When I hear people speak of the indirect, intangible benefits that NASA has brought with the space program, it usually boils down to two things, Tang and feel-good. Namely, they point to the variety of spin offs like solar cells, velcro, Tang, etc that supposedly wouldn't have been developed otherwise or the vague sense of national pride that one gets from things like going to the Moon or having a space station in space.
Needless to say, I find those applications to be low value. Things like velcro, solar cells, etc would be developed anyway. And national pride can be built in other ways for nothing. But the real issue I have, is that these huge national projects have almost no economic value. No economic activity in space was created by the Apollo program, Space Shuttle, International Space Station, or the horde of unmanned space probes. By 2010, forty years after Man first landed on the Moon, there will be 6, possibly up to 9 government employees working in space (if China can make it's space station work). I don't see that as an effective use of the hundreds of billions that has been spent by NASA or its government-based competitors.
As I see it, there's a lot of complaints about the fixed nature of NASA's budget. But I see only three ways to increase it. First, if there's some emergency (like an asteroid about to hit the Earth). Second, it can grow as overall GDP and hence tax revenue grows. Three, it can grow as space-based GDP grows. So if NASA were to make a "massive state experiment" that boosted greatly overall private investment in space, then that's investment not another failure. For example, they can do so by using private launch services rather than building a specialized vehicle (say the Ares 1) to duplicate those services. That brings down the overall cost of putting things in orbit.
It's especially sad, because you know damn well that even if we DID make it back to the moon, and even if we did "beat" China/Japan/India, we'd just abandon it again. Because the US has no interest or intent in staying.
The problem here is that as long as there's no reason to stay, then they won't stay. China/Japan/India will have the same problems the US does. Every country is using the same failed approach. A huge government program that plants flags and footprints.
This is particularly disappointing in the case of the US because it's strength has always been economic. NASA should be engaging in projects that build space infrastructure and employing private industry when it can. Not building its own launch vehicles and doing more of the same stuff that we already know leads to failure in the long term.
You're right, but for the wrong reason. You have progress and motion confused. Going to the moon for the sake of going to the moon is pointless. If you want pointless and exciting, the National Football League, NASCAR, and major league baseball will provide that for you at essentially zero cost to the taxpayers.

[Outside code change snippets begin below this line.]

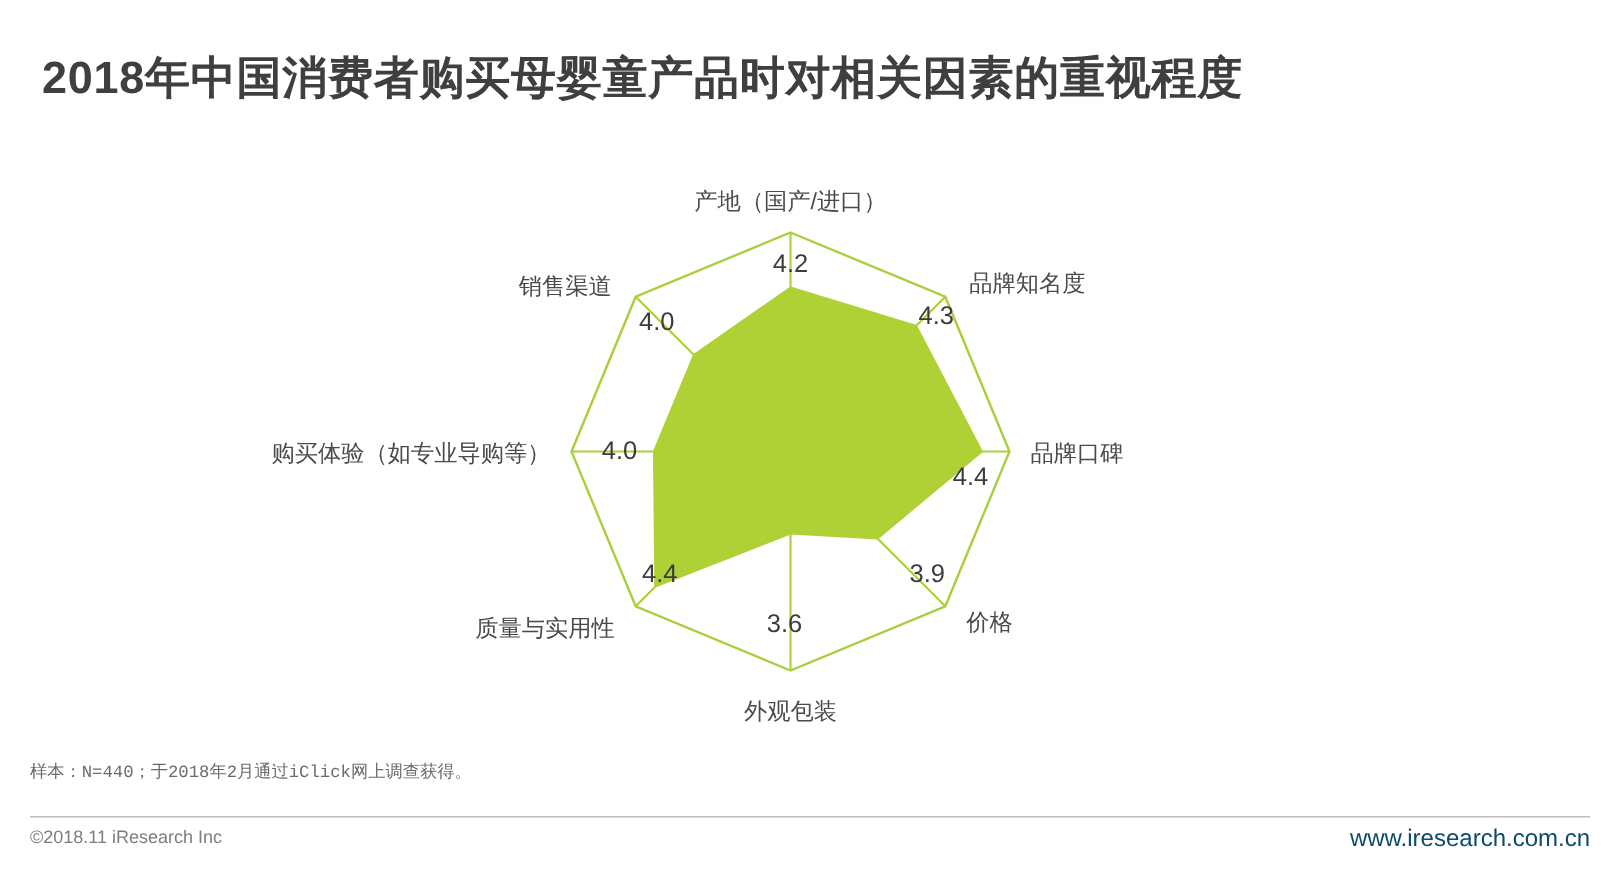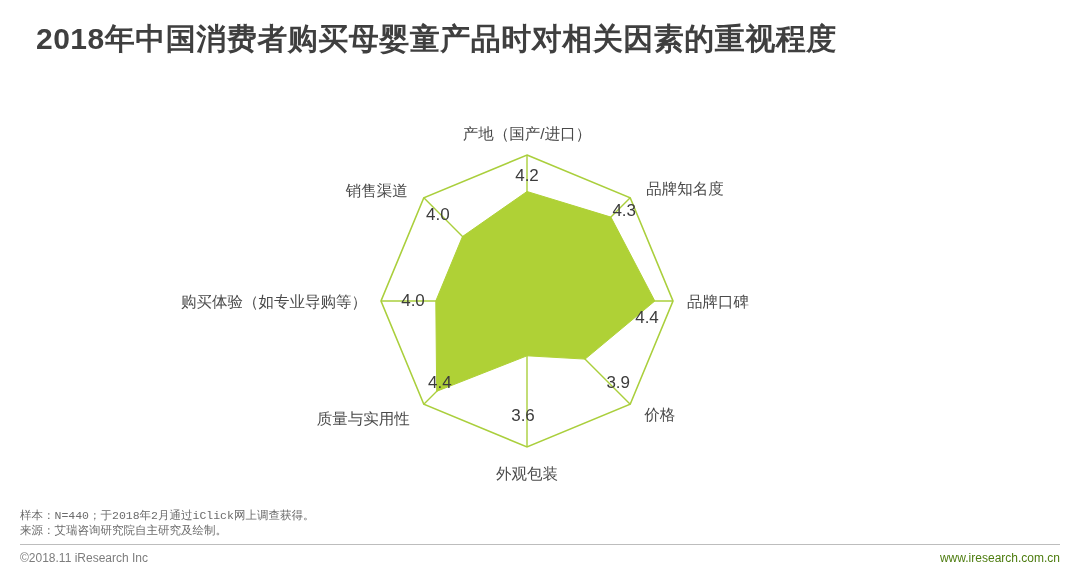--- a/index.html
+++ b/index.html
@@ -23,7 +23,7 @@
   .title {
     position: absolute;
     left: 28px;
-    top: 18px;
+    top: 32px;
     width: 1030px;
     font-size: 30px;
     font-weight: bold;
@@ -31,7 +31,6 @@
     letter-spacing: 0.5px;
     white-space: nowrap;
     line-height: 42px;
-    margin-left: 8px;
   }
   .chart-area {
     position: absolute;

Spend many billions on scientific research? I'm in favor of it. There's a payback -- maybe not direct, but it's there. There is a reason that the US leads the world in information technology and that is largely that we spent a lot of money in the second half of the 20th Century learning what works and what doesn't.
So, a few billion for a huge atom smasher -- fine (within limits). billions for unmanned probes to Mars, Mercury, Titan -- sure. Get some rocks back ... Please bring some rocks back. Figure out how to get reliable broadband to rural areas? Pretty good idea.

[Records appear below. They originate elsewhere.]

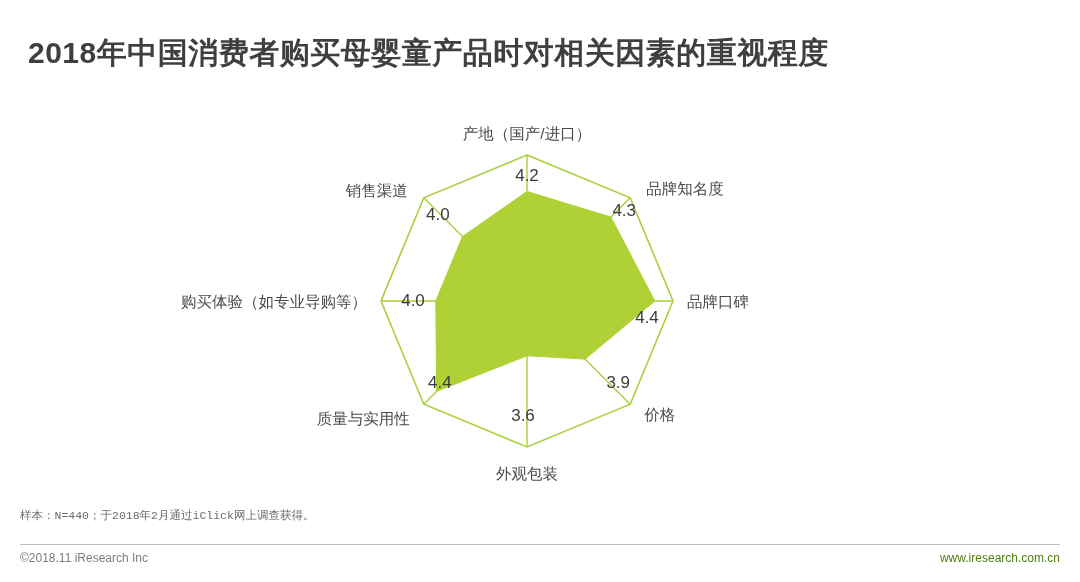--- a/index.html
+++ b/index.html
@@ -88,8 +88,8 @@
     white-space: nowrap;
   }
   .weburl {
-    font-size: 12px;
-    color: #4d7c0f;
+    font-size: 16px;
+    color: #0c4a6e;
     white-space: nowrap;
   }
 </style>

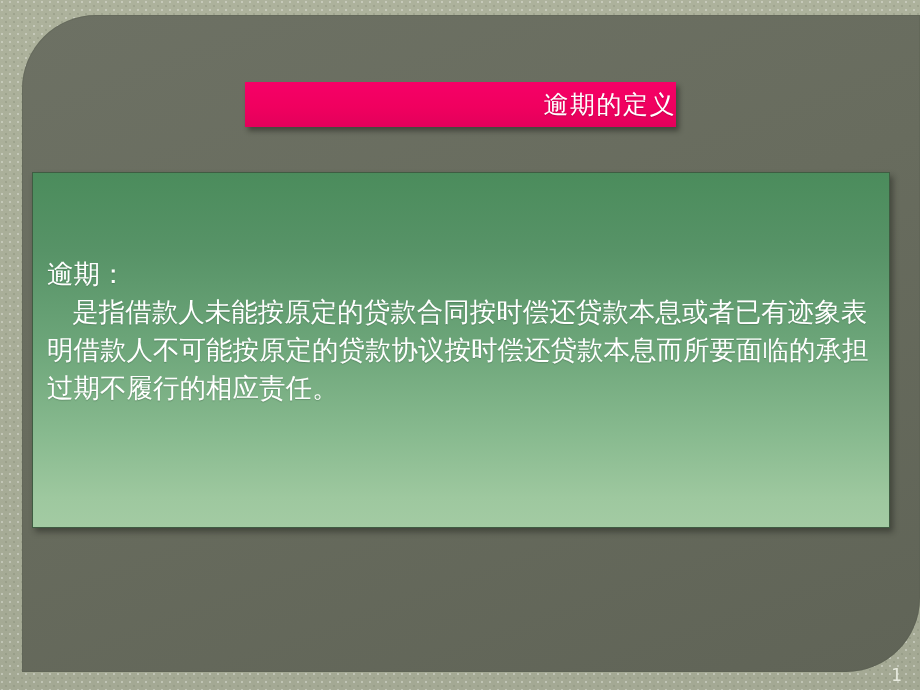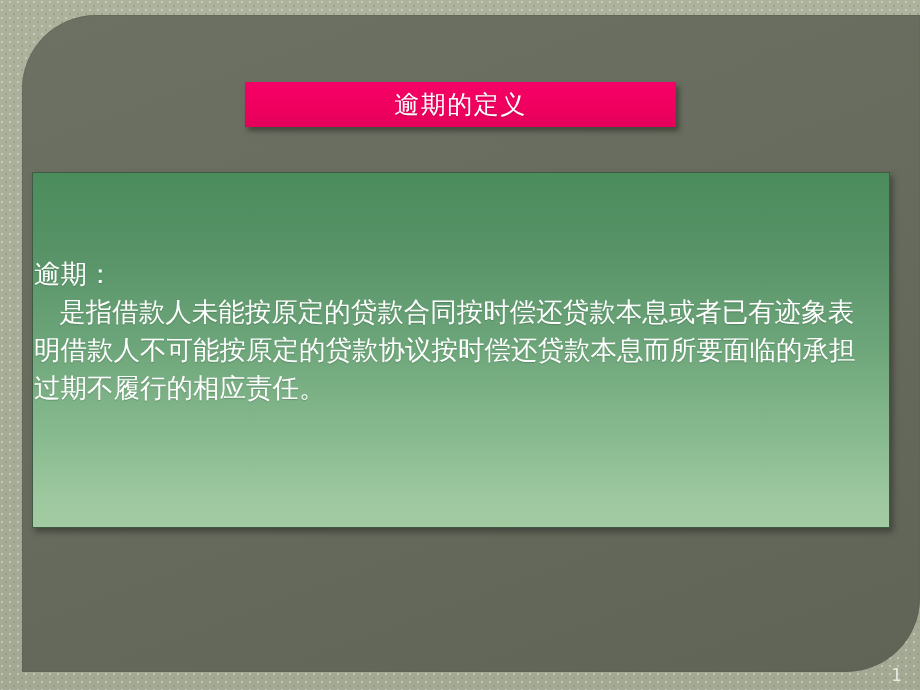--- a/index.html
+++ b/index.html
@@ -46,7 +46,7 @@
     box-shadow: 3px 4px 5px rgba(20,22,16,0.45);
     display: flex;
     align-items: center;
-    justify-content: center;
+    justify-content: flex-end;
   }
 
   #title-text {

Many tens of billions for a pointless space station, ill conceived space shuttle, and manned return to the moon. That's nuts for the US. Been there, done that. Got a good reason for going back? Thought not. If China wants to spend billions on a Lunar expedition -- fine. More power to them. I'd rather they spent money on moon landings than on building aircraft carriers.
You can't see ANYTHING from a car, You've got to get out of the goddamned contraption and walk...Edward Abbey
Kinda reminds me of the "big stone head race" on Easter Island just before they ran out of trees. This planet is having a huge problem with global climate change and most rich countries are getting into a race to the moon... I hope the planet holds for another 60 years, then I quit!